Fig. A. Francis Vanverberghe dit Francis le Belge.

[bezɛf] (exp. FAM.)
En lisant la définition de « faire suer le burnous » vous aviez déjà noté combien le passé colonial de la France avait pu influer sur le caractère suranné de mots et expressions. Nous y voici confrontés à nouveau.

Bézef nous vient selon toute vraisemblance de l’arabe “bezzef” qui signifie beaucoup, et doit son colportage à l’argot du siècle précédent qui prit ancrage dans notre langue grâce au mouvements conjoints des troupes coloniales, des ouvriers spécialisés de Billancourt venus de toute la France d’alors, et grâce à quelques dialoguistes talentueux du cinématographe qui le posèrent dans la bouche d’acteurs à la gueule de l’emploi (Gabin, Ventura etc.).

Comme toute bonne langue vivante le français intégra bézef affublé au choix de l’auxiliaire être ou du verbe impersonnel faire. Et généralement d’une négation car bézef est une plainte avant tout. C’est pas bézef et ça fait pas bézef se promenèrent ainsi de bouche à bouche jusqu’à devenir surannés, renvoyés dans leur embut par des langages plus modernes, verlan, largonji, louchébem, javanais, redegue, etc.
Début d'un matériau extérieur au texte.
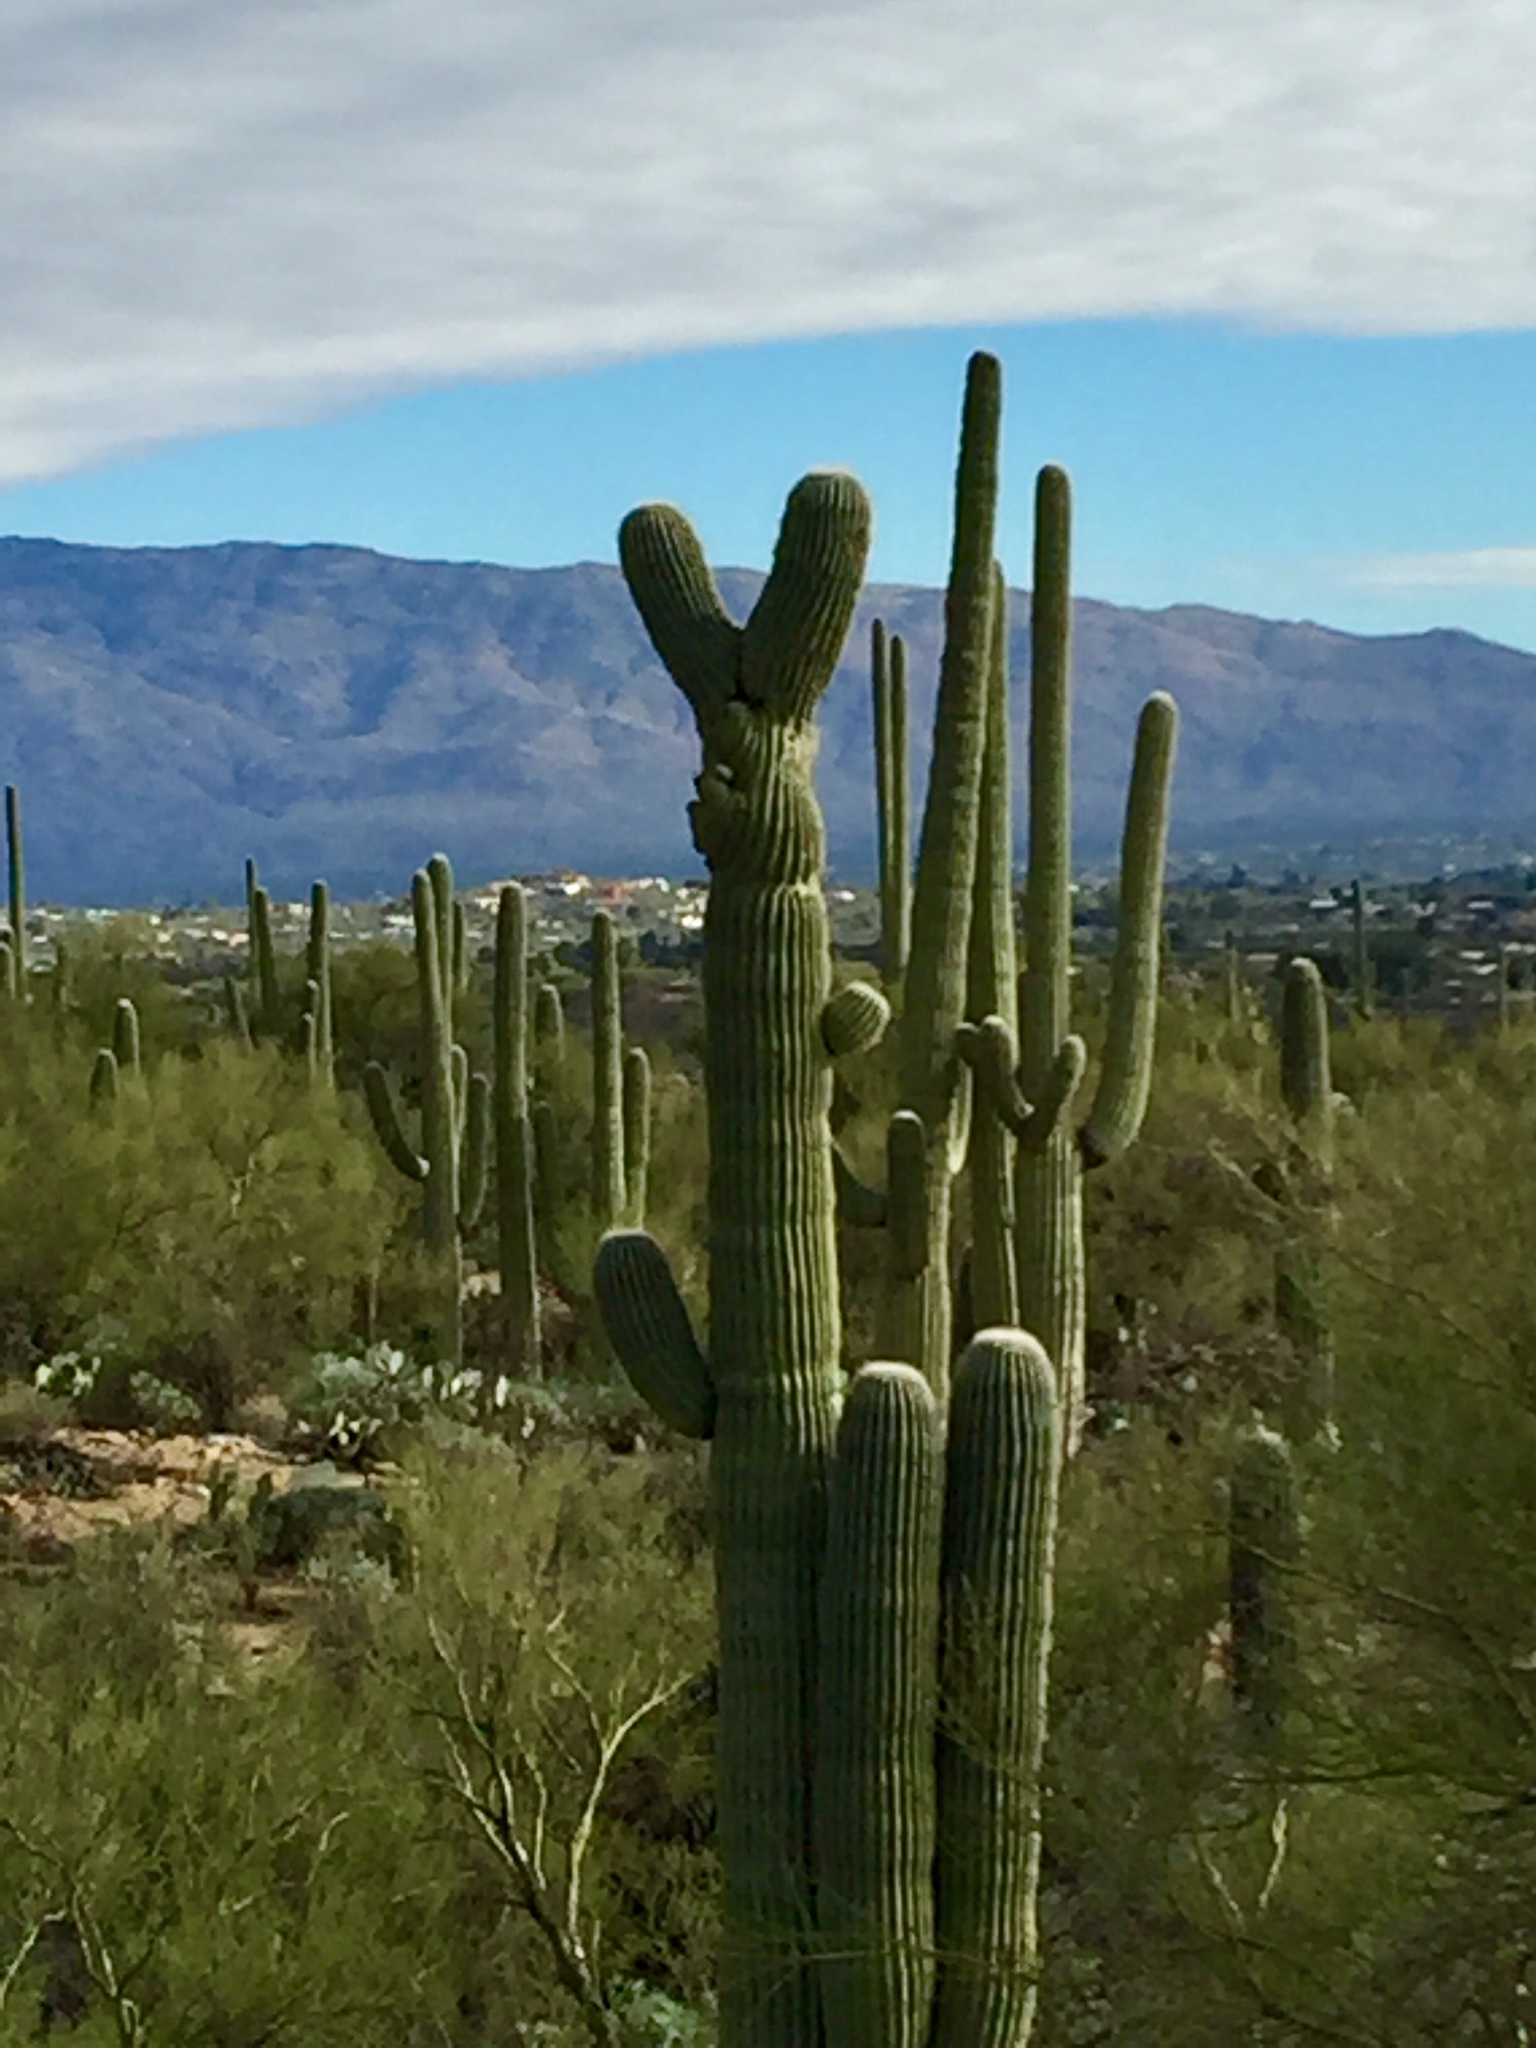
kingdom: Plantae
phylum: Tracheophyta
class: Magnoliopsida
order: Caryophyllales
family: Cactaceae
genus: Carnegiea
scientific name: Carnegiea gigantea
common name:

Destin classique en surannéité, bézef fut tellement oublié qu’une génération en perdit totalement le sens refusant non seulement de l’entendre mais surtout n’y entravant que dalle. C’est pas bézef était parti pour subir le même sort que faire ou ne pas faire long feu : s’employer en toute occasion et emporter avec soi un torrent de quiproquos, nul ne s’accordant sur son sens. Ça fait pas bézef frôla le synonyme pour “ça ne fait pas très élégant”, “ça fait la rue Michel”, ou “c’est très grave”, ce qui aurait pu conduire à une véritable catastrophe linguistique vous en conviendrez.

Heureusement oserai-je dire, c’est pas bézef demeura cantonné aux films de gangsters en costumes à fines rayures, aux élégants noctambules d’un Pigalle qui n’était pas un parc d’attraction pour touristes en goguette, aux parties de tarot d’arrière salle, Picon bière sur la table et flingot sous le comptoir.

D’aucuns racontent qu’il fut même le dernier mot de Francis Vanverberghe dit Francis le Belge, truand assassiné alors qu’il validait ses tickets de paris hippiques quotidiens au PMU du coin. Quitte à le contredire (je prends un risque) je trouve bien au contraire que sept balles de 11.43 ça fait bézef, mais je ne suis pas un spécialiste.

Toujours est-il que bézef s’évanouit dans la nature remplacé par too much, trop, à fond, et autres modernisme qui n’en doutons pas entreront eux aussi en surannéité (je vous parle là du 4ᵉ millénaire, pas avant).

Je vous le ressors donc aujourd’hui, je sais c’est pas bézef mais je ne peux pas faire beaucoup plus. À votre tour de le placer de ci de là, vous verrez ça donne un genre.